The Maestro Sacconi
in the testimony of the cellist
Rocco Filippini


Lugano, October 23, 1983


I wish to leave my testimony about Sacconi even though destiny did not allow me to meet him in person. Destiny... How often, shortly after having met someone, you say reciprocally that «it is as if we had been friends all our lives»... Well, that's just the way it is with Sacconi: this man remains a secret for me, I never heard his voice, I am not familiar with his lineaments, and yet it is as if I had always known him because so many things talk to me of him. Besides his life's work, his violinmaking which is so luminous and subtle, and his writings that I have studied passionately, there is one of those «animals» which is closest to my heart – my cello – that speaks to me every day about him. In fact, like another hundred or so Stradivariuses restored by our indefatigable author, my 1710 «Baron Rothschild» was also opened, studied, repaired, and fitted up by him. The bass bar and the soundpost are his work, and during my daily hours of practice, just as in the unsuppressed solitude of the concert hall, my eye can look through the strings and read the famous inscription «Wurlitzer N. Y.» on the bridge, that sort of «morganatic signature». Will I ever spend as much time looking into the eyes of the woman I love as I have gazing at that bridge carved by his band which has become so familiar to me?

In the «Letters to the Pall Mall Gazette» published in 1872, Charles Reade tells of another great Stradivarius cello called the «Bass of Spain» and says that Tarisio went to Madrid to procure it for himself and then took it back to Paris, making the whole trip on foot...

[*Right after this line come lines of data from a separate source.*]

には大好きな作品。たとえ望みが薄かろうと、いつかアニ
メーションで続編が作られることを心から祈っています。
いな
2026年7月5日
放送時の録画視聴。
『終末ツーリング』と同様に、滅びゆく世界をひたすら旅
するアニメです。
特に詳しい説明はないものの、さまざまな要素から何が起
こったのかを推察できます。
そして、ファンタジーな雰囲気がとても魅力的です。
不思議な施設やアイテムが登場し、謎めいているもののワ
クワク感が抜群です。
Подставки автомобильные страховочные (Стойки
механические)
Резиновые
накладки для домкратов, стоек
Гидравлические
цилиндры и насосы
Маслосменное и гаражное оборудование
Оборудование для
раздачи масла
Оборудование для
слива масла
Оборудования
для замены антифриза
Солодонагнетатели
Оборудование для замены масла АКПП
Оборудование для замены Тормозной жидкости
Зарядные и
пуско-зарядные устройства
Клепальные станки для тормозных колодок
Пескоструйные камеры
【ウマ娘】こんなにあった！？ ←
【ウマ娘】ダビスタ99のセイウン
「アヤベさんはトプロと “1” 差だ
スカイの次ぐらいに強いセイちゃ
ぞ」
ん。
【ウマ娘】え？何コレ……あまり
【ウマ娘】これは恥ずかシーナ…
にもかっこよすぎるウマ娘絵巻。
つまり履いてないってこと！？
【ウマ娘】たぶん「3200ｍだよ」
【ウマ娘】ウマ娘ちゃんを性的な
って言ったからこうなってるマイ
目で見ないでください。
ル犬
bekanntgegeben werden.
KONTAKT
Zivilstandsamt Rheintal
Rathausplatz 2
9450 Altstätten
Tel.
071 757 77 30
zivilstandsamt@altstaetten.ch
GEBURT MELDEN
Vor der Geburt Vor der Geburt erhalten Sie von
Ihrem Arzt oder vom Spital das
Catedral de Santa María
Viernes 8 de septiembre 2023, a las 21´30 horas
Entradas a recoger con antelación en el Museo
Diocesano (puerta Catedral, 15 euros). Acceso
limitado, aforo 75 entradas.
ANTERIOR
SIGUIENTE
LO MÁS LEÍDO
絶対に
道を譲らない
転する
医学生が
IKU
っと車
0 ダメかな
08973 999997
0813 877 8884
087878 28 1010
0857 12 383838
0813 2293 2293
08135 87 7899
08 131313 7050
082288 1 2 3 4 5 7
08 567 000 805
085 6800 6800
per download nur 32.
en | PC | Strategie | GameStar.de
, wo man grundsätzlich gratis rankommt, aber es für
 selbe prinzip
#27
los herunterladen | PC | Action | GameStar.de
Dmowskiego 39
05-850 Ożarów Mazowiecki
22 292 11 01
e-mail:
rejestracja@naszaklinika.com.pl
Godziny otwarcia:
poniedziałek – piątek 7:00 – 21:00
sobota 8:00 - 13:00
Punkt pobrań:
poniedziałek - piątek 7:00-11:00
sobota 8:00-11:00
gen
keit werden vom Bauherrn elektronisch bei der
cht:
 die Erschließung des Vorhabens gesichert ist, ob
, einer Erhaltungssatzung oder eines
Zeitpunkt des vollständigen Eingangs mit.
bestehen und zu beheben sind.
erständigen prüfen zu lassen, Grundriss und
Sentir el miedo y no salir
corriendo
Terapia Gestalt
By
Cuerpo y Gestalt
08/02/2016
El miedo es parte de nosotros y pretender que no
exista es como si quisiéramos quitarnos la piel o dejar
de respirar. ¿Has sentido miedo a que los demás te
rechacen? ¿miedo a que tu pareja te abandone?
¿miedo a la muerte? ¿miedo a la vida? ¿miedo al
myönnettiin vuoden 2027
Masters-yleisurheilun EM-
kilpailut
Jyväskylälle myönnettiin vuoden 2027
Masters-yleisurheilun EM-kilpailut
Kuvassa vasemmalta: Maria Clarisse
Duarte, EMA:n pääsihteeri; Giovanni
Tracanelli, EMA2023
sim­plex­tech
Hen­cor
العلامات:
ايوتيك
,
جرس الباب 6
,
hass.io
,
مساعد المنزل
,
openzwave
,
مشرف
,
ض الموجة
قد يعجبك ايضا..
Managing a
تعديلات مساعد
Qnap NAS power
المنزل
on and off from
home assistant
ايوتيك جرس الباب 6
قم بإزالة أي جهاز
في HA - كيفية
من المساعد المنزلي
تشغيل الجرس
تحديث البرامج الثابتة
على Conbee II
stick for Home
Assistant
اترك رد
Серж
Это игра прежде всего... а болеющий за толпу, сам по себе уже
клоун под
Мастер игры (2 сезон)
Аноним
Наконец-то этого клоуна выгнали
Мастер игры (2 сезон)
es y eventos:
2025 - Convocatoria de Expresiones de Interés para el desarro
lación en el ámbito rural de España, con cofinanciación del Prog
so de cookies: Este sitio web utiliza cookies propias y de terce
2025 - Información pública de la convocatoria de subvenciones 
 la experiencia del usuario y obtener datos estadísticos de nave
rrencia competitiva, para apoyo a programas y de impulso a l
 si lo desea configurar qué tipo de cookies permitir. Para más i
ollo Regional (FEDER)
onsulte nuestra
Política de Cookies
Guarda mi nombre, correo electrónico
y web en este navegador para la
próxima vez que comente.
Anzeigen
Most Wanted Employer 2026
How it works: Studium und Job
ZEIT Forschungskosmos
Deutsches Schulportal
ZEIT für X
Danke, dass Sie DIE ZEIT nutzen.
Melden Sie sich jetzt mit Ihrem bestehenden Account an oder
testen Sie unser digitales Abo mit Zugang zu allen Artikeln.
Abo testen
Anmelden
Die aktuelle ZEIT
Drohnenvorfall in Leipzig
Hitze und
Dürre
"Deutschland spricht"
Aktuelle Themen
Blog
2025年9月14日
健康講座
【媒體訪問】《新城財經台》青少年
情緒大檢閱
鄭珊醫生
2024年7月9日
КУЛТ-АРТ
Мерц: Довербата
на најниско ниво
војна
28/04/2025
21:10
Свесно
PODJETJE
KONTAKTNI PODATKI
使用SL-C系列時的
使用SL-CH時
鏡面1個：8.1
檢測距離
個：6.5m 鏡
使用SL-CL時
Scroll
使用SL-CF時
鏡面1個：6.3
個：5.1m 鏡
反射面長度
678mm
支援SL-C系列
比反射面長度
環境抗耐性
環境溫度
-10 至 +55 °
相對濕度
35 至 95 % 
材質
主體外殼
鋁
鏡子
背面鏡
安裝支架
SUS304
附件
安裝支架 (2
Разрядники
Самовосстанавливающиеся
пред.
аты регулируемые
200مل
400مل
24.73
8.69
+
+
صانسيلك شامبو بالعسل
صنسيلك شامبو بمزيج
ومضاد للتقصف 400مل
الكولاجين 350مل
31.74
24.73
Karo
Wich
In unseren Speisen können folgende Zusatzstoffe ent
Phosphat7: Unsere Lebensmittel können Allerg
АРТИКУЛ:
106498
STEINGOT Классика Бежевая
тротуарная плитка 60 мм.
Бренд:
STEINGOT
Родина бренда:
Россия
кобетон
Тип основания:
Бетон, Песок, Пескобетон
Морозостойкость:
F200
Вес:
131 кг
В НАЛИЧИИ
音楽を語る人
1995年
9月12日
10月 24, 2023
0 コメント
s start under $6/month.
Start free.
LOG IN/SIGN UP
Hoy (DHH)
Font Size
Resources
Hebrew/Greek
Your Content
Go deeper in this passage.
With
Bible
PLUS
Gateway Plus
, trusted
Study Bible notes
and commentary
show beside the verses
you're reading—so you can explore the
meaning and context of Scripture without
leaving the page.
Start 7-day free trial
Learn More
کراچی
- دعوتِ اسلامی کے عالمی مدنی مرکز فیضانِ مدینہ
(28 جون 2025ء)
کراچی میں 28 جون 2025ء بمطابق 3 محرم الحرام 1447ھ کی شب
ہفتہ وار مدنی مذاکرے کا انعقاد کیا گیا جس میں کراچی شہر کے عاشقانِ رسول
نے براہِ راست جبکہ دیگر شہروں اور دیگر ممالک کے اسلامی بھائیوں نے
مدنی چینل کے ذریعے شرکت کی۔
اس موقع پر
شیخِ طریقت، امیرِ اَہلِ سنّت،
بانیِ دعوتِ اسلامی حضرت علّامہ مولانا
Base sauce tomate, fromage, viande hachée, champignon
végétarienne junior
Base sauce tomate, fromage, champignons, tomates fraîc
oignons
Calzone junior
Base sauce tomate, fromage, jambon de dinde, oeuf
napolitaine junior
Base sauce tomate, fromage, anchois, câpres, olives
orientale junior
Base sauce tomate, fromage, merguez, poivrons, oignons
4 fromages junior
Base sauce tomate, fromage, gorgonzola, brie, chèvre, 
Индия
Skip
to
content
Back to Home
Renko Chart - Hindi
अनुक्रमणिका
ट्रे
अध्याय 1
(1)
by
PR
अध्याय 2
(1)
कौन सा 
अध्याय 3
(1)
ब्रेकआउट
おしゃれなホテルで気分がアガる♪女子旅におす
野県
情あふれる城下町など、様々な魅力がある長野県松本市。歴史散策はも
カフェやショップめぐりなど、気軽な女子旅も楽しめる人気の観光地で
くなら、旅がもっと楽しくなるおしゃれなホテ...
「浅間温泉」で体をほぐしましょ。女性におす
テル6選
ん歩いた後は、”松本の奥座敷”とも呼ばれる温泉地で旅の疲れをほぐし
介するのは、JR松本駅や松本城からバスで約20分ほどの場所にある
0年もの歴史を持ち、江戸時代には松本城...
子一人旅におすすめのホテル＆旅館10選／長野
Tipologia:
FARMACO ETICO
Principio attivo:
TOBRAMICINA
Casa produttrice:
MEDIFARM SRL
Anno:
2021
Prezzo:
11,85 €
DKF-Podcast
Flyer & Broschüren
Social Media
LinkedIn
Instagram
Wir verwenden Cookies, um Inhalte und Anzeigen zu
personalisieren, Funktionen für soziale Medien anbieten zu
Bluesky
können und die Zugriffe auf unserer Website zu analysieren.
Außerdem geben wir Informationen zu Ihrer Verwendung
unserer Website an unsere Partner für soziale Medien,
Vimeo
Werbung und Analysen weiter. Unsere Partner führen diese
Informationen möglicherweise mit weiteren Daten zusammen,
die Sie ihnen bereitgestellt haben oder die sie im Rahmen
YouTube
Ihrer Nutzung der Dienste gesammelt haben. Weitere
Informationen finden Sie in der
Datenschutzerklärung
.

Why do I cite this example?

Because what moves one so about these great instruments, and what adds to their own unparalleled value, is the fact that they have been the object of such passions, sacrifices, dreams, hopes, thrills and delusions as they've passed step by step through history in the hands of untiring men, from whom they acquired something like a secret value and captured a mysterious luminosity.

Thus it seems to me that my cello speaks to me in secret of Sacconi, of all his knowledge and of his great love for violinmaking, and this makes him even more dear to me.

Lugano, October 23, 1983

Taken from the book: «From Violinmaking to Music: The Life and Works of Simone Fernando Sacconi», presented on December 17, 1985 at the Library of Congress in Washington, DC (Cremona, ACLAP, first edition 1985, second edition 1986, page 203 - Italian / English).